■ **你要做的**
在下面的记录里找出所有带“True”这个词的行，一行一行抄出来。大小写要分清。

---+---

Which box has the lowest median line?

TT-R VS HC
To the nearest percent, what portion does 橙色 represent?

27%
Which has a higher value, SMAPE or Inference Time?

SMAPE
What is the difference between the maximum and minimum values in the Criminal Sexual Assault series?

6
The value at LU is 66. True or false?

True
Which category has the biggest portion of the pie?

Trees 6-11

---+---

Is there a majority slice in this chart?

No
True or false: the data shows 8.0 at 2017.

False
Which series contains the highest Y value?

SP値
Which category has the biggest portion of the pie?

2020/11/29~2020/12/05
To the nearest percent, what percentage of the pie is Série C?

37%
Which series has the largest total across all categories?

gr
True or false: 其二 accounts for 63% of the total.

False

---+---

■ **做好的练习**
The value at LU is 66. True or false?
True
True or false: the data shows 8.0 at 2017.
True or false: 其二 accounts for 63% of the total.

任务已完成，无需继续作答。